Se congelaron los océanos y el hielo alcanzó más de 100 metros de espesor, incluso en las latitudes tropicales. Aunque en esa época ni los grandes animales ni las plantas superiores poblaban la tierra firme, existía una rica y diversa vida en el mar y en los ambientes acuáticos en la que estaban representadas, entre otros muchos organismos, la gran mayoría de las divisiones (phylum) de algas que existen hoy en día.

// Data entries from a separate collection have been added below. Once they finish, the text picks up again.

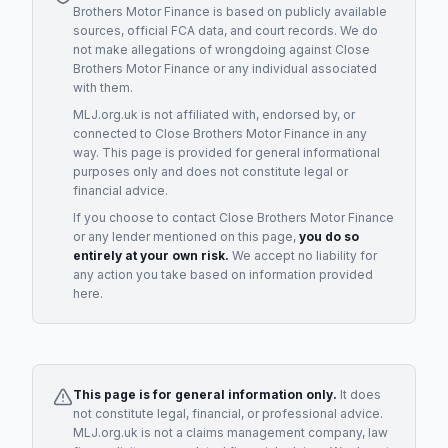
Brothers Motor Finance
is based on publicly available
sources, official FCA data, and court records. We do
not make allegations of wrongdoing against
Close
Brothers Motor Finance
or any individual associated
with them.
MLJ.org.uk is not affiliated with, endorsed by, or
connected to
Close Brothers Motor Finance
in any
way. This page is provided for general informational
purposes only and does not constitute legal or
financial advice.
If you choose to contact
Close Brothers Motor Finance
or any
lender
mentioned on this page,
you do so
entirely at your own risk.
We accept no liability for
any action you take based on information provided
here.
This page is for general information only.
It does
not constitute legal, financial, or professional advice.
MLJ.org.uk is not a claims management company, law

Numerosos estudios demuestran que durante la Bola de Nieve, la fotosíntesis se colapsó a nivel planetario durante decenas de millones de años; pero inmediatamente, tras el deshielo, se produjeron gigantescas proliferaciones masivas de microalgas y cianobacterias. Con ellas se incrementó la concentración de oxígeno atmosférico y se dio continuidad al ciclo evolutivo que acabó, entre otras especies, con el nacimiento de nuestros ancestros.

La cadena de la vida y la evolución no se rompió a pesar de la glaciación, y eso fue posible por la resistencia y capacidad de adaptación que han demostrado las microalgas, que durante todo ese periodo que antecedió al deshielo pudieron refugiarse en oasis de agua líquida relativamente caliente en surgencias termales.

A pesar de que el hielo alcanzó el ecuador, la actividad geotérmica no cesó. En la región andina de la Patagonia y la Tierra de Fuego se pueden encontrar hoy en día modelos similares: fuentes termales y géiseres que mantienen oasis de agua líquida en medio de un mar de hielo.

Aunque, como ocurre con el río Tinto, la gran mayoría son lugares inhóspitos (por su pH extremo, su elevada temperatura, o la cantidad de sustancias tóxicas que acumulan) para las algas normales, bastó con una mutación en un solo gen para conseguir su adaptación a ese nuevo ambiente.

Una mutación que en condiciones normales se va reproduciendo de manera ineficaz y, más pronto o más tarde los mutantes son eliminados por la selección natural. Pero como la mutación es recurrente, se llega a un equilibrio entre los mutantes nuevos que van apareciendo y los que van siendo eliminados por la selección.

En un momento dado, al menos un alga de cada diez millones es capaz de sobrevivir en el ambiente de un agua geotérmica extrema y, teniendo en cuenta que pueden habitar varios millones de algas y cianobacterias por mililitro, y que se reproducen asexualmente, con una sola es suficiente para restablecer la población.

En la difícil lotería de la supervivencia durante la Bola de Nieve, las microalgas y las cianobacterias tenían todos los boletos para convertirse en los seres vivos elegidos que se refugiasen en las Arcas de Noé geotérmicas.

El resto de la historia se ha escrito en los diferentes capítulos de la evolución.